First, we must discuss the scientific questions we hope to address. We are a part of the Geological Oceanography lab and are interested in the mysterious submarine landslides that occur, starting at the head of the Monterey Canyon. A lot of research by the Monterey Bay Aquarium Research Institute (MBARI) and California State University’s Seafloor Mapping Lab (SFML) have used deep water mapping technology and other high-tech equipment to study the canyon in the deep.
From these studies, we know that massive underwater landslides occur periodically at the edges of the canyon, and have been shown to move sand, mud, and rocks miles down. We aren’t sure why they happen and they don’t seem to match up with earthquakes or storms. Our hypotheses have to do with how sediment builds up at the head of the canyon and if it is connected to the longshore sediment transport system around the Monterey Bay. Does a submarine landslide occur following a large loss of sand on the beach? Are we losing beach sand to the belly of the canyon, forever? Can we correlate submarine landslide events with any other phenomena? In order to test our hypotheses we must map the head of the canyon more frequently than ever before and the M3 is a perfect instrument to allow us to do so.
Along the way, the MLML “Shop Guys” built us a pole mount to attach the M3 to a MLML whaler, a boat that we can take out to the canyon and survey within an hour or two. Dr. Ivano Aiello brought the M3 to the lab and QPS supplied the software to be able to acquire and process data. Dr. Tom Connolly supplied a field laptop that is water resistant, has a bright enough screen to beat the sun, and has a fantastic battery life, and we brought student brains that figured the rest out. This meant lots of reading manuals, troubleshooting, and more troubleshooting. When we couldn’t troubleshoot alone anymore, Pat Iampietro from CSUMB helped us through a major sticking point with his expertise. The wonderful community and affiliates of Moss Landing Marine Labs were integral to our journey the past few months.
Though we’ve had many challenges throughout the semester, we’ve succeeded in conducting some promising preliminary surveys with the equipment we have available: the field laptop, a Trimble ProXH GPS, and our M3. We’ve collected preliminary data in the Moss Landing Harbor as well as the head of the Monterey Submarine Canyon. See a map of some preliminary depths below:
Still, we are in need of a few additional sensors to make any data collected with our system truly scientifically sound, including something called a Motion Reference Unit (MRU) and a gyro compass. Seafloor mapping draws from the fact that sound travels about five times faster in water than in air. The M3 is a transducer --or speaker-- that emits sound toward the seafloor, listens for the return, and calculates the two-way travel time to infer the depth of the seafloor below the boat.

Stored records
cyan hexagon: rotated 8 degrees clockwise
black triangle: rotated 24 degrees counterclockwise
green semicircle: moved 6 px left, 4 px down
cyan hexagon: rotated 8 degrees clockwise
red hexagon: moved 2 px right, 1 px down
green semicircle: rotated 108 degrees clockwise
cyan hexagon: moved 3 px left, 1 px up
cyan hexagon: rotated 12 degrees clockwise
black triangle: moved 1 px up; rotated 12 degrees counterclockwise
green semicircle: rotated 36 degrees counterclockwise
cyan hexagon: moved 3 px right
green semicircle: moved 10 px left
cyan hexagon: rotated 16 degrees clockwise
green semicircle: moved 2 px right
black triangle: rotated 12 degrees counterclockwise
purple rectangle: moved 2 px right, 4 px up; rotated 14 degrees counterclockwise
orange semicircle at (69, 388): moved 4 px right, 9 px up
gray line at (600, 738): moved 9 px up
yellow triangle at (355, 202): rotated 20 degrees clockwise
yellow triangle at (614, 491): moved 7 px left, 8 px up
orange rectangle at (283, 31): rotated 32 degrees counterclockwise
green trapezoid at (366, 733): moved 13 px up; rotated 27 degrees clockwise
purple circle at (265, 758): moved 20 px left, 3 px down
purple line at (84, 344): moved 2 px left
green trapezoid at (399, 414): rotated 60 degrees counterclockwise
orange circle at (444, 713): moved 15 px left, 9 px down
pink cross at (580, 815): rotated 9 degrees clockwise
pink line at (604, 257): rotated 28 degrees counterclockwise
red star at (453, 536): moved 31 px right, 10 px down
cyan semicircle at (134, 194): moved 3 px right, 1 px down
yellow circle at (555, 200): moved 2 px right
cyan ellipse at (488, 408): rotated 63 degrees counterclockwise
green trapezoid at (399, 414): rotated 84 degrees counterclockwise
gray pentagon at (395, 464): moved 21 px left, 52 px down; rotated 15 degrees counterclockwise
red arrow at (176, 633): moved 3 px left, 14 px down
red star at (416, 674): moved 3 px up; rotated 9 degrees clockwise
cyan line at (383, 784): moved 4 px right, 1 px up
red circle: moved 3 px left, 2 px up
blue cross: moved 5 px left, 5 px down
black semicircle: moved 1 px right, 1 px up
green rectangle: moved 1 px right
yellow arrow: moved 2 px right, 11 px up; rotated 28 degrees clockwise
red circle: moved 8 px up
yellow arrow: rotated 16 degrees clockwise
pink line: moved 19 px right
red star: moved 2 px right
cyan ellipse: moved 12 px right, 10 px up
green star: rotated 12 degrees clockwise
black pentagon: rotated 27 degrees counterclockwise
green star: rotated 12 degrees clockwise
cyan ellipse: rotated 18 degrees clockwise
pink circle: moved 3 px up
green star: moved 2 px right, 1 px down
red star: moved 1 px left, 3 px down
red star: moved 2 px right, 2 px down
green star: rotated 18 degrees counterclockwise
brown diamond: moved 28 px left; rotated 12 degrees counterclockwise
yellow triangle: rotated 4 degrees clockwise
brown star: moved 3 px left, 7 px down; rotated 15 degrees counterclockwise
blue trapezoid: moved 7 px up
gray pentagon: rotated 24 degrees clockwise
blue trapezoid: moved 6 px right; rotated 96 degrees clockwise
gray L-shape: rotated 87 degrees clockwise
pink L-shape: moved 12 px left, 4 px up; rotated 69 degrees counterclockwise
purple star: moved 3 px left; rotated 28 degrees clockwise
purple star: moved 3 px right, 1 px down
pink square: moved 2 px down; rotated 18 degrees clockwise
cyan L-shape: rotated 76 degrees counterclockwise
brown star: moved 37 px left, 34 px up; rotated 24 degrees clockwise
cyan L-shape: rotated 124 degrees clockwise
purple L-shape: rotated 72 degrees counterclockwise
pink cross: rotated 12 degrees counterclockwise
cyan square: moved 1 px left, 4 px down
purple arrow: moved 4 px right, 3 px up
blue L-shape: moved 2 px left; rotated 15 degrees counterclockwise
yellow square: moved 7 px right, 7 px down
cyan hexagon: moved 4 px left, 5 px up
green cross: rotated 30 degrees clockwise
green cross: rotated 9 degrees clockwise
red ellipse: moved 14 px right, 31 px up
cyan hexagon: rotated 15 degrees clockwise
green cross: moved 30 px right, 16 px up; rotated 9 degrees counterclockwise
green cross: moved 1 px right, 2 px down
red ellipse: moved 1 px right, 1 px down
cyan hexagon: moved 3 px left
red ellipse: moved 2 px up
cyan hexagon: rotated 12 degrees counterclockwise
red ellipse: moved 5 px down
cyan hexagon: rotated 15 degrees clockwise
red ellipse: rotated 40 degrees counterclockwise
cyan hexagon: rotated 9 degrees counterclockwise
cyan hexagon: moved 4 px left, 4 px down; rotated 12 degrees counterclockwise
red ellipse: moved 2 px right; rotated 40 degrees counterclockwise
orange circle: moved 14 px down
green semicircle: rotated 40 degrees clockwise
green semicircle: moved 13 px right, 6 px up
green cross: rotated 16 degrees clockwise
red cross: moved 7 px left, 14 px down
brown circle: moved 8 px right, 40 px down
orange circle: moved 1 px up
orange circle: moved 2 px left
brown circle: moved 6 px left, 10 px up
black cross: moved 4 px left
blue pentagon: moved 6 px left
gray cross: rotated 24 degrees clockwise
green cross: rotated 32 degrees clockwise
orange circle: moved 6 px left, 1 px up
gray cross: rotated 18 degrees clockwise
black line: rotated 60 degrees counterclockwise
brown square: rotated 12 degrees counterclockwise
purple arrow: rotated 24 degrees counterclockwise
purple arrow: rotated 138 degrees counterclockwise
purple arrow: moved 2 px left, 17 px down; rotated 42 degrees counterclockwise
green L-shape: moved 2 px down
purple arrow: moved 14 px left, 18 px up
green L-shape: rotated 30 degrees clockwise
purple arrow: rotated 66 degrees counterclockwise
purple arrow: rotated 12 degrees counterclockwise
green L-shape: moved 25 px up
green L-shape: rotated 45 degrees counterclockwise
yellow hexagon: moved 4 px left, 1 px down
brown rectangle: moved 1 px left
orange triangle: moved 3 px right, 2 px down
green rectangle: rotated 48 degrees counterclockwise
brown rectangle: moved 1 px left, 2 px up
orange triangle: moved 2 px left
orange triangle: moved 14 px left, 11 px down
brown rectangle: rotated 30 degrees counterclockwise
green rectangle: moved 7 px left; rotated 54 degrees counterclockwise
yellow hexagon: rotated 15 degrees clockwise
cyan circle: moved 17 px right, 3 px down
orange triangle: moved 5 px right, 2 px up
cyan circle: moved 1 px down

* **Challenges**
1. Answer these from the Monterey Canyon passage:
(a) Who built the pole mount that attaches the M3 to the whaler?
(b) About how much faster does sound travel in water than in air?
(c) What model of GPS was used in the preliminary surveys?
2. Repeat everything in the Monterey Canyon passage from "First, we must" down to "in the deep.".
3. Write the next part of the Monterey Canyon passage, picking up after its final sentence.
The data about shifting shapes isn't needed for any of this.

* **Task-by-task answers**
1.
(a) The MLML "Shop Guys"
(b) About five times faster
(c) A Trimble ProXH GPS

2.
First, we must discuss the scientific questions we hope to address. We are a part of the Geological Oceanography lab and are interested in the mysterious submarine landslides that occur, starting at the head of the Monterey Canyon. A lot of research by the Monterey Bay Aquarium Research Institute (MBARI) and California State University’s Seafloor Mapping Lab (SFML) have used deep water mapping technology and other high-tech equipment to study the canyon in the deep.

3.
Therefore, you must supply tide information (tide info found from NOAA tide gauges online), speed of sound information (which we do not yet have a way of measuring), information of the boat due to waves, as well as precise position information. An MRU would provide very precise information regarding the motion of the boat due to the motion of the ocean. Without athese measurements, we can’t be sure if the depths we are gathering are accurate. We can’t be sure because the motion of the boat would affect the angle at which the sound from the M3 is emitted which would affect the angle of return and therefore depth measurements. A gyro compass would give us accurate measurements of heading, which is critical to determining the direction the boat is moving with very high precision. We hope to get these sensors soon so that we can continue investigating the cause(s) of submarine landslides in the Monterey Canyon.
Having struggled with instrument troubleshooting, system setups, and constantly untangling cables, we gained a vast appreciation for marine technicians. Throughout this journey, we noticed that we couldn’t really find information about the inevitable struggles of setting up a new scientific system for the first time and decided to keep track of our trials and tribulations by way of a National Geographic Open Explorer Expedition. Read more here!
You can subscribe to our Open Explorer page to receive updates when we reach new milestones (or more likely encounter new challenges). The Open Explorer page was also a part of a National Geographic Competition to win an underwater drone (aka remotely operated vehicle (ROV)), which we found out that we won! We hope that the underwater drone will provide a method of validating our seafloor mapping data once we’ve gathered the rest of the equipment we need, as well as prove useful for the rest of the MLML community.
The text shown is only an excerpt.